Indigenous
measles has been eliminated or nearly eliminated in several countries, Finland
being among first ones outside archipelago (Cuba in The Caribbean) or otherwise
isolated regions. This elimination was achieved by systematic two-vaccine-dose
regimen of children, and now it seems clear that more than one dose is needed
for the elimination of this extremely contagious infection. Mathematic models
suggest that the vaccination coverage should be around 95% to get rid of
indigenous measles. Now that the measles elimination is demonstrated, the
question is if the virus also is eliminable, or preferably, eradicable. If so,
measles can be eradicted globally.
In principle, the eradication of measles is possible ; in fact, it is a distant target of WHO. At least five reasons stand for such an optimism. First, virtually Man only is prone to measles ; no animal reservoir exists. Second, measles infection leads to symptoms and signs which makes the diagnosis fairly reliable (opposite to e.g. rubella) . Third, a safe, sufficiently immunogenic and not too expensive vaccine that induces long-term protection is available. Fourth, protection can be achieved during the incubation period, and vaccination (earlier, immunoglobulin) may be used even in the epidemic conditions.
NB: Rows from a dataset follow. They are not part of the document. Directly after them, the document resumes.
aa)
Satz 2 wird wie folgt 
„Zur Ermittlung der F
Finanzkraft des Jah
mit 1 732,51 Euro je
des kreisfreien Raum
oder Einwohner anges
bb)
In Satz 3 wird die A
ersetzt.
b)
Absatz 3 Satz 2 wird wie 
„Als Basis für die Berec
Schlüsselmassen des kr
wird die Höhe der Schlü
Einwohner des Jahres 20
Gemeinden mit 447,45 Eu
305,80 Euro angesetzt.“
Taken all these factors combined the implication is that one can get rid of measles and its causative agent, provided the circulation of virus is interrupted globally.
However,
in 2001 we are very far from that target. Several realities of our everyday
life do not favor worldwide
success. First, measles is too contagious to be easily prevented – few
countries reach a ≥95% vaccination coverage. Second, the vaccine is
thermolabile and requires a functioning cold-chain system. Third, once the
incidence of measles has declined
significantly (thanks to vaccination), the risk of vaccine failures
increases because measles outbreaks here and there do not more booster the
antibody levels ; waning immunity is a reality of increasing importance in
areas with high vaccination coverage. Fourth, antivaccination lobbies in
several countries have done their work well and decreased the number of
vaccines. Fifth, various human catastrophies, so common in the poorest areas of
the world, pose another snag for measles eradication.
Measles,
as many other infectious diseases, is tightly bound with the behavior of Man,
and when you have to deal with the human behavior, troubles are numerous. On
the other hand, successful elimination of indigenous measles in some regions
shows that eradication of this virus is worth trying.